The whole point of this is, I have a lot of regrets and a lot of times I ask "what if?" but after running that race and realizing that cancer no longer controls me like it did in high school, I realize that I'm finally becoming the runner I was always supposed to be.  I was never supposed to win a high school title, I was never supposed to break a 5:45 mile.  I was always supposed to run my own race and not chase after being #1 because I was stuck at being #2.  I was supposed to inspire people and raise money and awareness for blood cancers.  And you know what's funny is, I didn't even realize it until Monday.

I'm never going to be the fastest or even come close to placing in the top 10 in my age division, however, I am becoming a stronger, faster, smarter runner.  I ran 9:56 miles!  I used to run 7 or less miles consistently and that was in practice.  But you know what, after everything my body and mind have been through, to be able to conquer that hill and break that 10-minute mile barrier, I have to say, I won.  I was finally #1 on that day.  I am a runner.

I think this quote says it best:
"To give less than your best is to sacrifice the gift."  Steve Prefontaine

Ramble on my Friends,

Mal :)

Monday, May 17, 2010

Ramble On....

So I started thinking about blogging a few weeks ago.  I kinda pushed the thought to the side and just figured I didn't have the time to do it.  Then I started paying attention to what I think about on my runs.  Some of the thoughts I have when I'm out there by myself for 30 minutes to 3 hours are kind of interesting and sometimes I think could be to good use, if I could just remember them!  So this is what this blog is about.  My thoughts, or ramblings I guess you could say.

So once I started thinking that it might be therapeutic and maybe even help me focus on my running by getting my thoughts into focus, I thought that what better time than now?!  I just finished my first marathon and I'm starting training for my second marathon.  I think this will be a great tool to focus my energy, vent about my training, share funny stories, interesting thoughts and whatever else enters my mind.  I really want to break a 5 hour marathon in Chicago and I feel as though part of what is holding me back is that I sometimes lack focus when I run.

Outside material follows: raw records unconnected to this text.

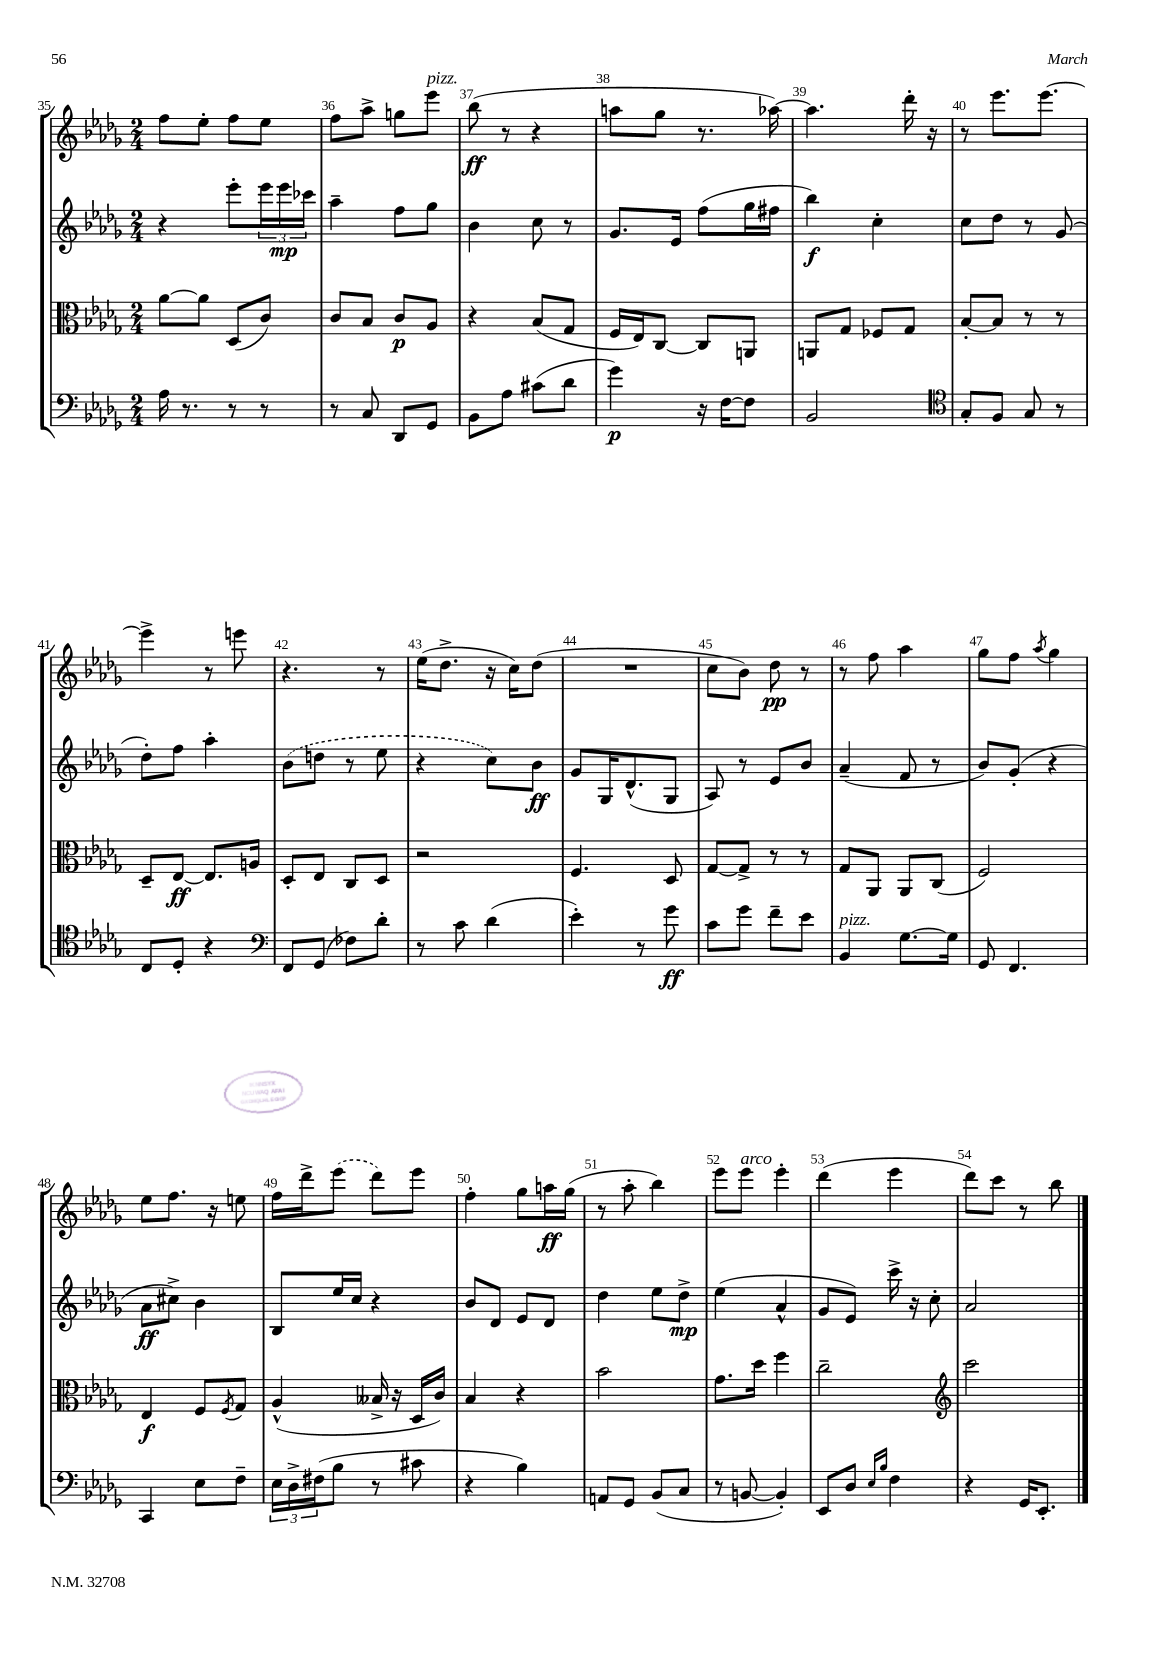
<<
\new StaffGroup <<
\new Staff = "s0" {
    \clef treble \key des \major \numericTimeSignature \time 2/4
    f''8 ees''8-. f''8 ees''8 |
    f''8 aes''8-> g''8 ees'''8^\markup { \italic "pizz." } |
    bes''8\ff( r8 r4 |
    a''8 ges''8 r8. aes''16~) |
    aes''4. des'''16-. r16 |
    r8 ees'''8. ees'''8.~ |
    ees'''4-> r8 e'''8 |
    r4. r8 |
    ees''16( des''8.-> r16 c''16) des''8( |
    R2 |
    c''8 bes'8) des''8\pp r8 |
    r8 f''8 aes''4 |
    ges''8 f''8 \acciaccatura { aes''8 } ges''4 |
    ees''8 f''8. r16 e''8 |
    f''16 des'''16-> \once \slurDashed ees'''8( des'''8) ees'''8 |
    f''4-. ges''8 a''16\ff ges''16( |
    r8 aes''8-. bes''4) |
    ees'''8 ees'''8^\markup { \italic "arco" } ees'''4-. |
    des'''4( ees'''4 |
    des'''8) c'''8 r8 bes''8 \bar "|." |
}
\new Staff = "s1" {
    \clef treble \key des \major \numericTimeSignature \time 2/4
    r4 ees'''8-. \tuplet 3/2 { ees'''16 ees'''16\mp ces'''16 } |
    aes''4-- f''8 ges''8 |
    bes'4 c''8 r8 |
    ges'8. ees'16 f''8( ges''16 fis''16 |
    bes''4\f) c''4-. |
    c''8 des''8 r8 ges'8( |
    des''8-.) f''8 aes''4-. |
    \once \slurDashed bes'8( d''8 r8 ees''8 |
    r4 c''8) bes'8\ff |
    ges'8 ges16 des'8.-^( ges8 |
    aes8) r8 ees'8 bes'8 |
    aes'4--( f'8 r8 |
    bes'8) ges'8-.( r4 |
    aes'8\ff cis''8->) bes'4 |
    bes8 ees''16 c''16 r4 |
    bes'8 des'8 ees'8 des'8 |
    des''4 ees''8 des''8->\mp |
    ees''4( aes'4-^ |
    ges'8 ees'8) c'''16-> r16 c''8-. |
    aes'2 \bar "|." |
}
\new Staff = "s2" {
    \clef alto \key des \major \numericTimeSignature \time 2/4
    aes'8~ aes'8 des8( c'8) |
    c'8 bes8 c'8\p aes8 |
    r4 bes8( ges8 |
    f16 ees16) c8~ c8 a,8 |
    a,8 ges8 fes8 ges8 |
    bes8~-. bes8 r8 r8 |
    des8-- ees8~\ff ees8. a16 |
    des8-. ees8 c8 des8 |
    r2 |
    f4. des8 |
    ges8~ ges8-> r8 r8 |
    ges8 aes,8 aes,8 c8( |
    f2) |
    ees4\f f8 \acciaccatura { f8 } ges8 |
    aes4-^( beses16-> r16 des16 c'16) |
    bes4 r4 |
    bes'2 |
    ges'8. des''16 f''4 |
    c''2-- |
    \clef treble c'''2 \bar "|." |
}
\new Staff = "s3" {
    \clef bass \key des \major \numericTimeSignature \time 2/4
    aes16 r8. r8 r8 |
    r8 c8 des,8 ges,8 |
    bes,8 aes8 cis'8( des'8 |
    ges'4\p) r16 f16~ f8 |
    bes,2 |
    \clef tenor ges8-. f8 ges8 r8 |
    c8 des8-. r4 |
    \clef bass f,8 ges,8( fes8) des'8-. |
    r8 c'8 des'4( |
    ees'4-.) r8 ges'8\ff |
    c'8 ges'8 f'8-- ees'8 |
    bes,4^\markup { \italic "pizz." } ges8.~ ges16 |
    ges,8 f,4. |
    c,4 ees8 f8-- |
    \tuplet 3/2 { ees16 des16-> fis16( } bes8 r8 cis'8 |
    r4 bes4) |
    a,8 ges,8 bes,8( c8 |
    r8 b,8~ b,4-.) |
    ees,8 des8 \grace { ees16 bes16 } f4 |
    r4 ges,16 ees,8.-. \bar "|." |
}
>>
>>
\layout { \context { \Score currentBarNumber = #35 \override BarNumber.break-visibility = ##(#f #t #t) barNumberVisibility = #all-bar-numbers-visible } }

Ok, now let's focus:  I started thinking about running a full marathon after realizing that the Country Music Marathon was going to be on my 7 year off-chemo anniversary this year.  I didn't think that what I would go through would be nearly as hard as it ended up being.  I just saw it as two half marathons in one day and I figured I could do it.  Boy, was I wrong.  You go through every emotion while training.  I can do this...what am I doing...this is insane...this is fun...I want to run more than just 12 miles today...I never want to run another step....and on and on it goes.

So we get to April 24, 2010, my off-chemo anniversary.  I'm ready to go.  I'm ready to pound the pavement, but unfortunately Mother Nature had other plans.  We made it 20.4 miles and got diverted due to severe storms.  I was fine with it.  So fast-forward to May 15th.  Our Team in Training staff decided to stage a "make-up" marathon since we were diverted.  I have to admit I was scared.  Once event day was over, in my mind, training was done, at least for a few weeks before Chicago started.  So once I realized that morning that I was really going to attempt this again, I got nervous.  Again, Mother Nature decided to pull some interesting things on us.  Sun and humidity.  Not sure what's worse, humidity and sun or thunderstorms.  And both had hills.  Double whammies.  Well I did it.  And trust me, every emotion, every random thing popped into my head.  But what's funny is I remember bits and pieces.  I remember crossing the finish line and crying like a baby.  Not can I say I beat cancer, but now I've conquered a marathon....if I can do those two things, I can do so many others.